→ EXERCISE DESCRIPTION:
All records below must be reproduced exactly, although any pictures they contain are to be omitted.

*** GIVEN RECORDS ***

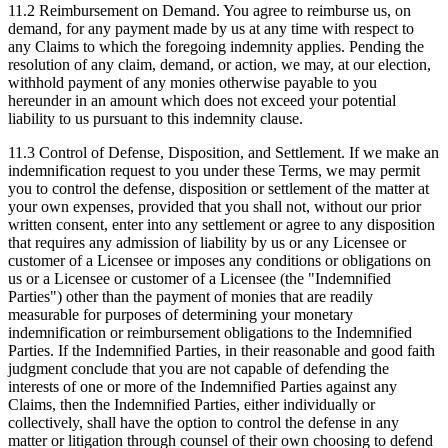
11.2 Reimbursement on Demand.
You agree to reimburse us, on
demand, for any payment made by us at any time with respect to
any Claims to which the foregoing indemnity applies. Pending the
resolution of any claim, demand, or action, we may, at our election,
withhold payment of any monies otherwise payable to you
hereunder in an amount which does not exceed your potential
liability to us pursuant to this indemnity clause.
11.3 Control of Defense, Disposition, and Settlement.
If we make an
indemnification request to you under these Terms, we may permit
you to control the defense, disposition or settlement of the matter at
your own expenses, provided that you shall not, without our prior
written consent, enter into any settlement or agree to any disposition
that requires any admission of liability by us or any Licensee or
customer of a Licensee or imposes any conditions or obligations on
us or a Licensee or customer of a Licensee (the "Indemnified
Parties") other than the payment of monies that are readily
measurable for purposes of determining your monetary
indemnification or reimbursement obligations to the Indemnified
Parties. If the Indemnified Parties, in their reasonable and good faith
judgment conclude that you are not capable of defending the
interests of one or more of the Indemnified Parties against any
Claims, then the Indemnified Parties, either individually or
collectively, shall have the option to control the defense in any
matter or litigation through counsel of their own choosing to defend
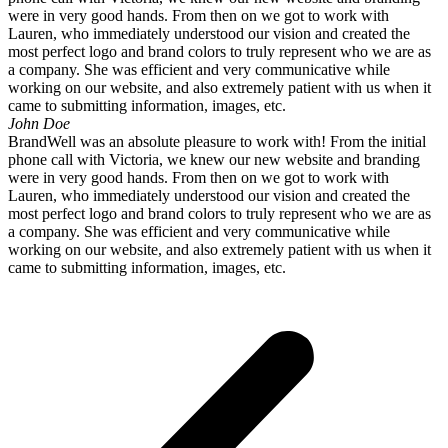
were in very good hands. From then on we got to work with
Lauren, who immediately understood our vision and created the
most perfect logo and brand colors to truly represent who we are as
a company. She was efficient and very communicative while
working on our website, and also extremely patient with us when it
came to submitting information, images, etc.
John Doe
BrandWell was an absolute pleasure to work with! From the initial
phone call with Victoria, we knew our new website and branding
were in very good hands. From then on we got to work with
Lauren, who immediately understood our vision and created the
most perfect logo and brand colors to truly represent who we are as
a company. She was efficient and very communicative while
working on our website, and also extremely patient with us when it
came to submitting information, images, etc.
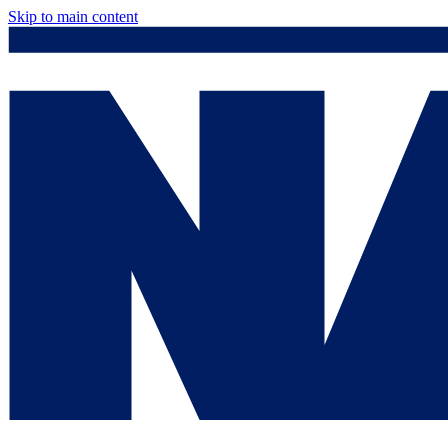
Skip to main content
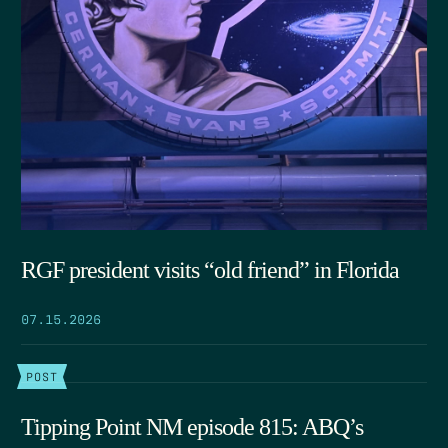
RGF president visits “old friend” in Florida
07.15.2026
POST
Tipping Point NM episode 815: ABQ’s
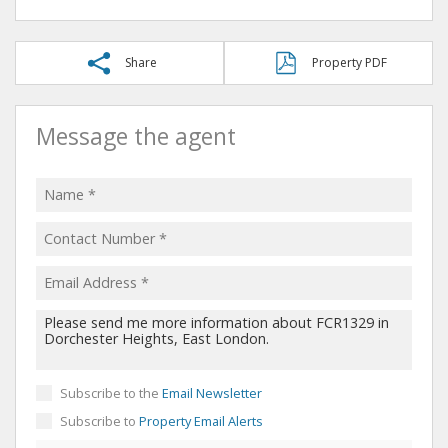
Share
Property PDF
Message the agent
Subscribe to the
Email Newsletter
Subscribe to
Property Email Alerts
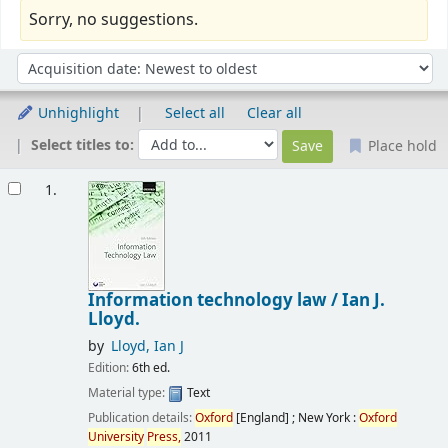
Sorry, no suggestions.
Sort
Sort by:
Unhighlight
Select all
Clear all
Select titles to:
Place hold
Results
1.
Information technology law /
Ian J.
Lloyd.
by
Lloyd, Ian J
Edition:
6th ed.
Material type:
Text
Publication details:
Oxford
[England] ; New York :
Oxford
University
Press,
2011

*** End of GIVEN RECORDS ***

→ ANSWER SECTION:
11.2 Reimbursement on Demand.
You agree to reimburse us, on
demand, for any payment made by us at any time with respect to
any Claims to which the foregoing indemnity applies. Pending the
resolution of any claim, demand, or action, we may, at our election,
withhold payment of any monies otherwise payable to you
hereunder in an amount which does not exceed your potential
liability to us pursuant to this indemnity clause.
11.3 Control of Defense, Disposition, and Settlement.
If we make an
indemnification request to you under these Terms, we may permit
you to control the defense, disposition or settlement of the matter at
your own expenses, provided that you shall not, without our prior
written consent, enter into any settlement or agree to any disposition
that requires any admission of liability by us or any Licensee or
customer of a Licensee or imposes any conditions or obligations on
us or a Licensee or customer of a Licensee (the "Indemnified
Parties") other than the payment of monies that are readily
measurable for purposes of determining your monetary
indemnification or reimbursement obligations to the Indemnified
Parties. If the Indemnified Parties, in their reasonable and good faith
judgment conclude that you are not capable of defending the
interests of one or more of the Indemnified Parties against any
Claims, then the Indemnified Parties, either individually or
collectively, shall have the option to control the defense in any
matter or litigation through counsel of their own choosing to defend
were in very good hands. From then on we got to work with
Lauren, who immediately understood our vision and created the
most perfect logo and brand colors to truly represent who we are as
a company. She was efficient and very communicative while
working on our website, and also extremely patient with us when it
came to submitting information, images, etc.
John Doe
BrandWell was an absolute pleasure to work with! From the initial
phone call with Victoria, we knew our new website and branding
were in very good hands. From then on we got to work with
Lauren, who immediately understood our vision and created the
most perfect logo and brand colors to truly represent who we are as
a company. She was efficient and very communicative while
working on our website, and also extremely patient with us when it
came to submitting information, images, etc.
Skip to main content
RGF president visits “old friend” in Florida
07.15.2026
POST
Tipping Point NM episode 815: ABQ’s
Share
Property PDF
Message the agent
Subscribe to the
Email Newsletter
Subscribe to
Property Email Alerts
Sorry, no suggestions.
Sort
Sort by:
Unhighlight
Select all
Clear all
Select titles to:
Place hold
Results
1.
Information technology law /
Ian J.
Lloyd.
by
Lloyd, Ian J
Edition:
6th ed.
Material type:
Text
Publication details:
Oxford
[England] ; New York :
Oxford
University
Press,
2011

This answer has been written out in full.